After the Parkland school shootings in February 2018, we received a call one month later from Pastor Mark Knutson asking us if we would be interested in traveling to Salem to talk to the Election Division of the Secretary of State’s office regarding a possible citizen’s gun initiative. Having both recently retired as physical therapists, we were available and very interested since we were angered by so many mass shootings, particularly in school settings. Janey, being a 30-year employee of the public school system, was also frustrated with the numerous active shooter drills she participated in regularly. On the way to Salem, five of us organized and made plans delineating who would be heading up each area of the Initiative process.  Pastor Mark would be one of the chief petitioners; Tamrah, Mark’s wife, would be in charge of Youth activities; Liz McKanna would lead the legislative team; and Janey and Joe would be in charge of the Field Team. At that time, we had no idea what the initiative process entailed, let alone what a Field Team was! But we jumped in with both feet.

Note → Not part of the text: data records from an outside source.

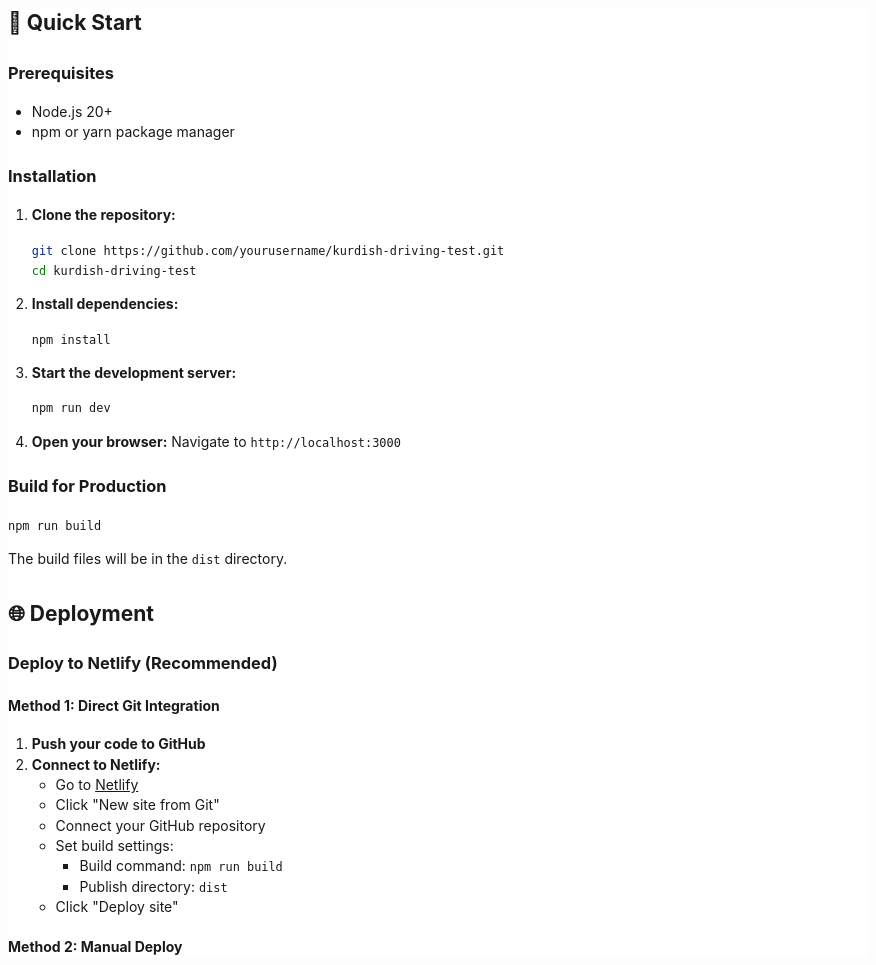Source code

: ## 🚀 Quick Start

### Prerequisites

- Node.js 20+ 
- npm or yarn package manager

### Installation

1. **Clone the repository:**
   ```bash
   git clone https://github.com/yourusername/kurdish-driving-test.git
   cd kurdish-driving-test
   ```

2. **Install dependencies:**
   ```bash
   npm install
   ```

3. **Start the development server:**
   ```bash
   npm run dev
   ```

4. **Open your browser:**
   Navigate to `http://localhost:3000`

### Build for Production

```bash
npm run build
```

The build files will be in the `dist` directory.

## 🌐 Deployment

### Deploy to Netlify (Recommended)

#### Method 1: Direct Git Integration

1. **Push your code to GitHub**
2. **Connect to Netlify:**
   - Go to [Netlify](https://netlify.com)
   - Click "New site from Git"
   - Connect your GitHub repository
   - Set build settings:
     - Build command: `npm run build`
     - Publish directory: `dist`
   - Click "Deploy site"

#### Method 2: Manual Deploy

Turning in signatures in Salem, July 2022

We learned so much over the next four years about the initiative process, organizing the Field Team, and working with a grass roots effort. We experienced 3 different qualifying rounds (2018, 2020, 2022), which required 1000 to 2000 signatures each time, just to begin the process. In 2018, we ran out of time, our initiative getting stalled in a State Supreme Court challenge. In 2020, we ran into Covid and stopped our effort in consideration of public safety.  As the saying goes, the “third time was the charm” and finally in late November 2021 we were able to begin collecting the 112,020 qualifying signatures for July 2022. In all, 161,450 signatures were collected, which greatly exceeded our overall goal.

All of YOU, the wonderful and dedicated volunteers, made this effort successful. We frequently commented to each other that one of the best parts of this work was meeting so many wonderful individuals and creating meaningful relationships with like-minded people. Critics said a mainly grassroots effort would not even get it on the ballot, and just that effort might cost a million dollars or more. But we achieved a huge accomplishment for a small fraction of that amount.  That's because every one of you worked relentlessly through July 8th. And then you came out again, going door to door, sending postcards and texts, making phone calls and distributing yard signs. LEVO, along with some other very supportive organizations, got the voters to make Measure 114 the law in Oregon. YOU should all be proud of this monumental and successful effort.

There’s still work to do with court challenges, implementation and equity work, and work with our legislature to make this legislation a model for our country. Our volunteers are at the heart of this continued work, and we encourage you to stay alert, educated, and involved. This inaugural newsletter is one effort toward that goal!

Thank you ALL for your wonderful work!